While critics such as Blume fear that the schools will extend Erdogan's influence over the Turkish diaspora, Ankara sees the proposal as a simple reciprocal move.

"There are German schools in Turkey and Turkey is asking to be treated similarly in Germany," German Foreign Minister Heiko Maas told broadcasters RTL and NTV.

Tensions 

Proponents of the plan also claim that Turkish has long been neglected in the German education system, despite strong demand in the local community.

"For decades, German education authorities have failed to offer Turkish as an optional subject alongside other foreign languages," the chairman of the Turkish Community in Germany (TGD) Gokay Sofuoglu told the Stuttgarter Zeitung newspaper.

Nonetheless, the plans come at a time of diplomatic tensions between Ankara and Berlin, most notably over the arrest of numerous German citizens in Turkey in recent years.

Though Angela Merkel's government is reliant on Turkey to prevent the flow of asylum seekers into Europe from the Middle East, it has also criticised Erdogan for what it sees as his increasingly authoritarian approach.

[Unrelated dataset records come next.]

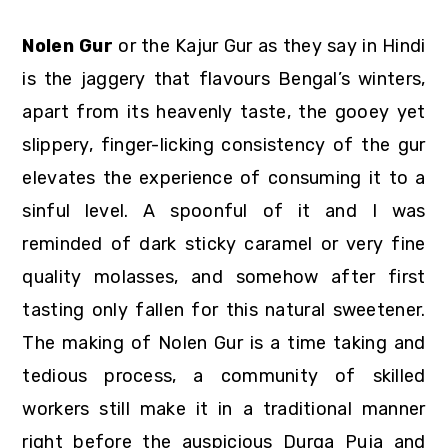
Nolen Gur
or the Kajur Gur as they say in Hindi
is the jaggery that flavours Bengal’s winters,
apart from its heavenly taste, the gooey yet
slippery, finger-licking consistency of the gur
elevates the experience of consuming it to a
sinful level. A spoonful of it and I was
reminded of dark sticky caramel or very fine
quality molasses, and somehow after first
tasting only fallen for this natural sweetener.
The making of Nolen Gur is a time taking and
tedious process, a community of skilled
workers still make it in a traditional manner
right before the auspicious Durga Puja and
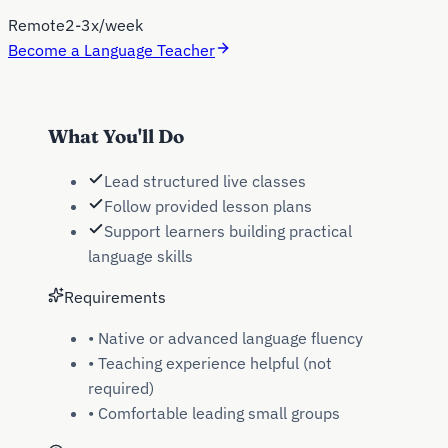
Remote
2-3x/week
Become a Language Teacher
What You'll Do
Lead structured live classes
Follow provided lesson plans
Support learners building practical
language skills
Requirements
•
Native or advanced language fluency
•
Teaching experience helpful (not
required)
•
Comfortable leading small groups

On Saturday, CSU boss Blume pointed to the forced closure of a German school in Izmir in 2018, which many in the German media perceived as an act of intimidation.

"If you close German schools in Turkey, you should not be allowed to open Turkish schools in Germany," Blume told RND.

 

Markus Blume
Blume: We don't want Erdogan schools in Germany

'Indoctrination'

Other critics argue that the schools could be used to propagate Erdogan's political agenda, with Left Party politician Sevim Dagdelen warning of possible "indoctrination".

Leading government figures have insisted that the Turkish schools would have to operate according to German regulations.

"It has to be clear that anything taught at schools in Germany needs to be in line with our core values and laws," Germany's Integration Commissioner Annette Widmann-Mauz told the Funke media group.

Foreign ministry spokesman Rainer Breuel, meanwhile, said Friday that the schools would not have any special privileges.

But critics say that will give Erdogan an opportunity to undermine the democratic values such as freedom of expression and disseminate his ideology.

In the three-year purge since the coup attempt, more than 77,000 people have been jailed pending trial and about 150,000 civil servants, military personnel and others have been sacked or suspended from their jobs.

Turkey's Western allies and rights groups have criticised the scale of the crackdown, saying Erdogan has used the abortive coup as a pretext to quash dissent.

Ankara has defended the measures as a necessary response to the scale of the security threat which Turkey faces.

"It is fatal that the federal government is negotiating with Erdogan to open its own private schools in Germany while the Turkish autocrat is driving his country's critics into prison or exile," Sevim Dagdelen, a lawmaker with Germany's socialist Left Party and chair of the Parliament's German-Turkish group, said in a statement.

"Erdogan polarizes and divides our society. His schools are poisonous for integration and democracy," said Dagdelen.

"The establishment of Turkish schools in Germany is driving the Islamization of the German education system," lawmaker Götz Frömming with the far-right, anti-immigration Alternative for Germany (AfD), said in a statement.

"There are fears that Erdogan's Islamist ideology will also be taught in schools on German soil in the future," he added.

Mosque controversy 

The request for the schools comes just days after Germany's largest Islamic association Ditib announced that it would begin training imams in Germany for the first time.

The announcement Thursday came after years of criticism of the Turkish association, which runs 850 mosques and claims to represent 800,000 Muslims in Germany.

Critics claim that Ditib, which has until now only employed imams sent from and trained in Turkey, has acted as an extended arm of the Turkish government in Germany.

In 2016, the association was accused of spying on members of the Turkish diaspora in Germany following a failed coup against Erdogan's government.

Under pressure from Berlin to change its training policies, Ditib announced this week that it would open a training centre in the western town of Dahlem in der Eifel.

"In future, a large proportion of religious leaders will be more strongly in tune with the reality of life in Germany," said Markus Kerber, secretary of state for the interior ministry.